**EXERCISE DIRECTIONS:** Return only the lines running from the top of the entries to the line with "for this instrument", inclusive, exactly as written.

== RECORDS FOR THE TASK

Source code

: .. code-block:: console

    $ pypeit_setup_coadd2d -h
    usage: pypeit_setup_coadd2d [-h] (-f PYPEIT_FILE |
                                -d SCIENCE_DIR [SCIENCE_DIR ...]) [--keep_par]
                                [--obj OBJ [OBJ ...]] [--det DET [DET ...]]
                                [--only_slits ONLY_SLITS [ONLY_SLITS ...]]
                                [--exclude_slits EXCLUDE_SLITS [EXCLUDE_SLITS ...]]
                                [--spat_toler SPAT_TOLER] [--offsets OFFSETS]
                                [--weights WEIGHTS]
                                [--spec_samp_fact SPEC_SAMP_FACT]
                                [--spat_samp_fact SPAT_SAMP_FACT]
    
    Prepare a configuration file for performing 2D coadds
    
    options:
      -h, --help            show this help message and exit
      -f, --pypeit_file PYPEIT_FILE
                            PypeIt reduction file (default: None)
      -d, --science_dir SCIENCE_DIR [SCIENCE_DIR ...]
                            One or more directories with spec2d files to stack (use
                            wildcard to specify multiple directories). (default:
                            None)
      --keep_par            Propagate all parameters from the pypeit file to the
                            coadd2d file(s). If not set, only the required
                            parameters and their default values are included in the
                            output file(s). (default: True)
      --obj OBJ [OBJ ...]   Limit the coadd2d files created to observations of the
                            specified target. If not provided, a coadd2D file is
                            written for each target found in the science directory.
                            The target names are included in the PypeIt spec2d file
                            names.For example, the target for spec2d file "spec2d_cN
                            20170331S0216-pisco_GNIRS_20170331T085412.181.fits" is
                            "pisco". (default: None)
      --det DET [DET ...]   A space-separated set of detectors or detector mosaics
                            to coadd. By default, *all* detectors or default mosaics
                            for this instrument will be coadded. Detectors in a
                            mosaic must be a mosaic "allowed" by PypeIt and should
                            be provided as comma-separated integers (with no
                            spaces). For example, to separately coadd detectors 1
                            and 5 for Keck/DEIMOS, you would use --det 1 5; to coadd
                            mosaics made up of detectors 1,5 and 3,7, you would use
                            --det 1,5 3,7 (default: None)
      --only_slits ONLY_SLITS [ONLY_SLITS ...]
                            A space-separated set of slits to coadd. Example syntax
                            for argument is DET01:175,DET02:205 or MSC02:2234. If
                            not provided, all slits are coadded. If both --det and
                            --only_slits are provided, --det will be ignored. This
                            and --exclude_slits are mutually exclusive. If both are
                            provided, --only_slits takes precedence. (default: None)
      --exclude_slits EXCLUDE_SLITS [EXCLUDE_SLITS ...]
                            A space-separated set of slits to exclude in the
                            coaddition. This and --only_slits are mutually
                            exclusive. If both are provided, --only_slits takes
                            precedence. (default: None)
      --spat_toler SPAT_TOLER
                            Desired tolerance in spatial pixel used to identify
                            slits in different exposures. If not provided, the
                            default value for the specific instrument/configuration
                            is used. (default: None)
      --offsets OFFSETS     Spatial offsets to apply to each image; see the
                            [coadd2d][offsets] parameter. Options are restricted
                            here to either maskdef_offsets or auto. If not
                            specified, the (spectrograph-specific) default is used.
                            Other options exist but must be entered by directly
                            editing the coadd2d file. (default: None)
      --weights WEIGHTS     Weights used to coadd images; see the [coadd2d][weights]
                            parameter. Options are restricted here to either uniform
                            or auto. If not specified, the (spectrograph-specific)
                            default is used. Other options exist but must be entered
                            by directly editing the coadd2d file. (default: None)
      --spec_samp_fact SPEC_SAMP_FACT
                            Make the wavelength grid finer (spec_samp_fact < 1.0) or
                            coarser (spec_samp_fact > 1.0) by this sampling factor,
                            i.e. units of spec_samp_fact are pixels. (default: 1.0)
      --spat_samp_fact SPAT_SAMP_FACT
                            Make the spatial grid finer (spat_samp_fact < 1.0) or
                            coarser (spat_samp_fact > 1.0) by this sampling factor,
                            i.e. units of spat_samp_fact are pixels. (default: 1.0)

====

**WRITTEN ANSWER:**
Source code

: .. code-block:: console

    $ pypeit_setup_coadd2d -h
    usage: pypeit_setup_coadd2d [-h] (-f PYPEIT_FILE |
                                -d SCIENCE_DIR [SCIENCE_DIR ...]) [--keep_par]
                                [--obj OBJ [OBJ ...]] [--det DET [DET ...]]
                                [--only_slits ONLY_SLITS [ONLY_SLITS ...]]
                                [--exclude_slits EXCLUDE_SLITS [EXCLUDE_SLITS ...]]
                                [--spat_toler SPAT_TOLER] [--offsets OFFSETS]
                                [--weights WEIGHTS]
                                [--spec_samp_fact SPEC_SAMP_FACT]
                                [--spat_samp_fact SPAT_SAMP_FACT]
    
    Prepare a configuration file for performing 2D coadds
    
    options:
      -h, --help            show this help message and exit
      -f, --pypeit_file PYPEIT_FILE
                            PypeIt reduction file (default: None)
      -d, --science_dir SCIENCE_DIR [SCIENCE_DIR ...]
                            One or more directories with spec2d files to stack (use
                            wildcard to specify multiple directories). (default:
                            None)
      --keep_par            Propagate all parameters from the pypeit file to the
                            coadd2d file(s). If not set, only the required
                            parameters and their default values are included in the
                            output file(s). (default: True)
      --obj OBJ [OBJ ...]   Limit the coadd2d files created to observations of the
                            specified target. If not provided, a coadd2D file is
                            written for each target found in the science directory.
                            The target names are included in the PypeIt spec2d file
                            names.For example, the target for spec2d file "spec2d_cN
                            20170331S0216-pisco_GNIRS_20170331T085412.181.fits" is
                            "pisco". (default: None)
      --det DET [DET ...]   A space-separated set of detectors or detector mosaics
                            to coadd. By default, *all* detectors or default mosaics
                            for this instrument will be coadded. Detectors in a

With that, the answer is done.